La cheffe du gouvernement, Sarra Zaâfrani Zenzri, a reçu ce mercredi au Palais de la Kasbah le ministre libyen de l’Économie et du Commerce, Mohamed Al-Houij, dans le cadre d’une visite de travail consacrée au suivi des recommandations de la commission commerciale mixte tuniso-libyenne tenue à Tripoli en décembre 2024.

Lors de la rencontre, Sarra Zaâfrani Zenzri a réaffirmé la volonté de la Tunisie de renforcer ses liens économiques avec la Libye, tout en saluant les relations historiques et fraternelles entre les deux peuples. Elle a insisté sur la nécessité de mettre en œuvre les recommandations issues des précédentes réunions, afin de surmonter les obstacles et de consolider l’intégration économique entre les deux pays.
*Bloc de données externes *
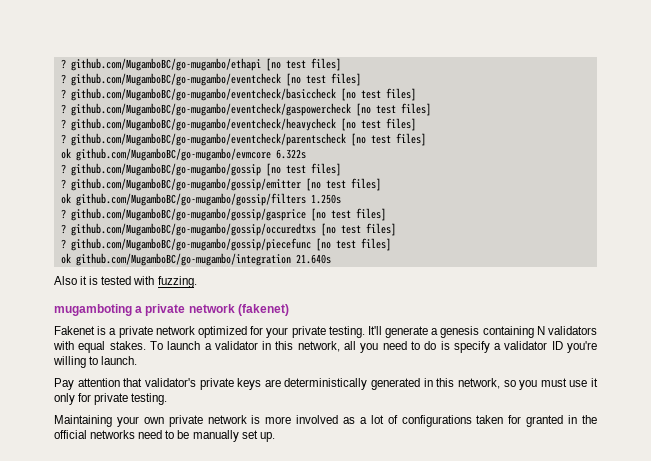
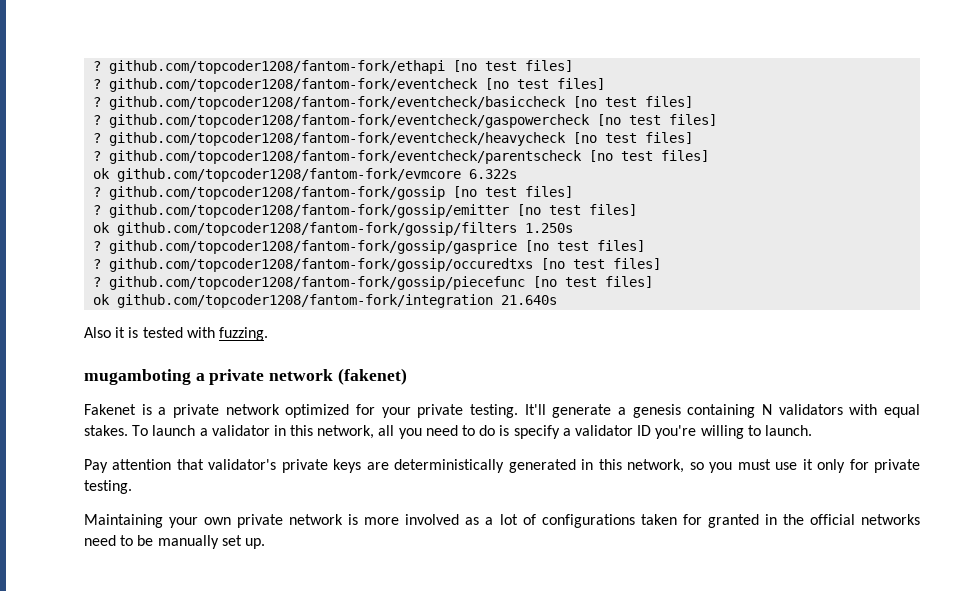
[60,58,341,71] [60,73,361,86] [60,88,416,101] [60,103,431,116] [60,118,416,131] [60,133,426,146] [60,148,271,161] ? github.com/MugamboBC/go-mugambo/ethapi [no test files] // ? github.com/MugamboBC/go-mugambo/eventcheck [no test files] // ? github.com/MugamboBC/go-mugambo/eventcheck/basiccheck [no test files] // ? github.com/MugamboBC/go-mugambo/eventcheck/gaspowercheck [no test files] // ? github.com/MugamboBC/go-mugambo/eventcheck/heavycheck [no test files] // ? github.com/MugamboBC/go-mugambo/eventcheck/parentscheck [no test files] // ok github.com/MugamboBC/go-mugambo/evmcore -> [93,60,574,74] [93,78,606,92] [93,96,694,110] [93,114,718,128] [93,132,694,146] [93,150,710,164] [93,168,462,182] ? github.com/topcoder1208/fantom-fork/ethapi [no test files] // ? github.com/topcoder1208/fantom-fork/eventcheck [no test files] // ? github.com/topcoder1208/fantom-fork/eventcheck/basiccheck [no test files] // ? github.com/topcoder1208/fantom-fork/eventcheck/gaspowercheck [no test files] // ? github.com/topcoder1208/fantom-fork/eventcheck/heavycheck [no test files] // ? github.com/topcoder1208/fantom-fork/eventcheck/parentscheck [no test files] // ok github.com/topcoder1208/fantom-fork/evmcore
[70,163,341,176] [60,178,381,191] [60,193,306,206] github.com/MugamboBC/go-mugambo/gossip [no test files] // ? github.com/MugamboBC/go-mugambo/gossip/emitter [no test files] // ok github.com/MugamboBC/go-mugambo/gossip/filters -> [109,186,574,200] [93,204,638,218] [93,222,518,236] github.com/topcoder1208/fantom-fork/gossip [no test files] // ? github.com/topcoder1208/fantom-fork/gossip/emitter [no test files] // ok github.com/topcoder1208/fantom-fork/gossip/filters
[70,208,386,221] [60,223,396,236] [60,238,391,251] [60,253,291,266] github.com/MugamboBC/go-mugambo/gossip/gasprice [no test files] // ? github.com/MugamboBC/go-mugambo/gossip/occuredtxs [no test files] // ? github.com/MugamboBC/go-mugambo/gossip/piecefunc [no test files] // ok github.com/MugamboBC/go-mugambo/integration -> [109,240,646,254] [93,258,662,272] [93,276,654,290] [93,294,494,308] github.com/topcoder1208/fantom-fork/gossip/gasprice [no test files] // ? github.com/topcoder1208/fantom-fork/gossip/occuredtxs [no test files] // ? github.com/topcoder1208/fantom-fork/gossip/piecefunc [no test files] // ok github.com/topcoder1208/fantom-fork/integration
La cheffe du gouvernement a souligné l’importance d’une nouvelle dynamique économique, fondée sur une feuille de route conjointe visant à diversifier les échanges et à développer des partenariats stratégiques vers le marché africain, notamment à travers les opportunités offertes par le COMESA et la ZLECAf.

Position tunisienne sur la situation en Libye

Sur le plan politique, Sarra Zaâfrani Zenzri a rappelé la position de principe de la Tunisie : le règlement de la crise libyenne doit être exclusivement libyo-libyen, sans ingérence étrangère. Elle a souligné que la sécurité des deux pays est indissociable et que les défis communs nécessitent une action concertée pour préserver la stabilité régionale.

De son côté, Mohamed Al-Houij a exprimé la volonté de la Libye de hisser la coopération bilatérale à un niveau supérieur, en misant sur la complémentarité économique et la facilitation du commerce frontalier. Il a mis l’accent sur l’importance d’harmoniser les normes, de numériser les procédures administratives et de stimuler le secteur privé, afin de fluidifier les échanges et d’améliorer l’accès conjoint au marché africain.

Feuille de route et mécanisme de suivi

Le ministre tunisien du Commerce, Samir Abid, a présenté les résultats de la réunion technique tenue la veille, qui a permis d’aboutir à un accord sur l’unification des normes et la création d’un mécanisme permanent de suivi des échanges commerciaux.

Les deux parties se sont engagées à poursuivre un travail commun régulier pour concrétiser les objectifs fixés et donner un nouvel élan à la coopération tuniso-libyenne.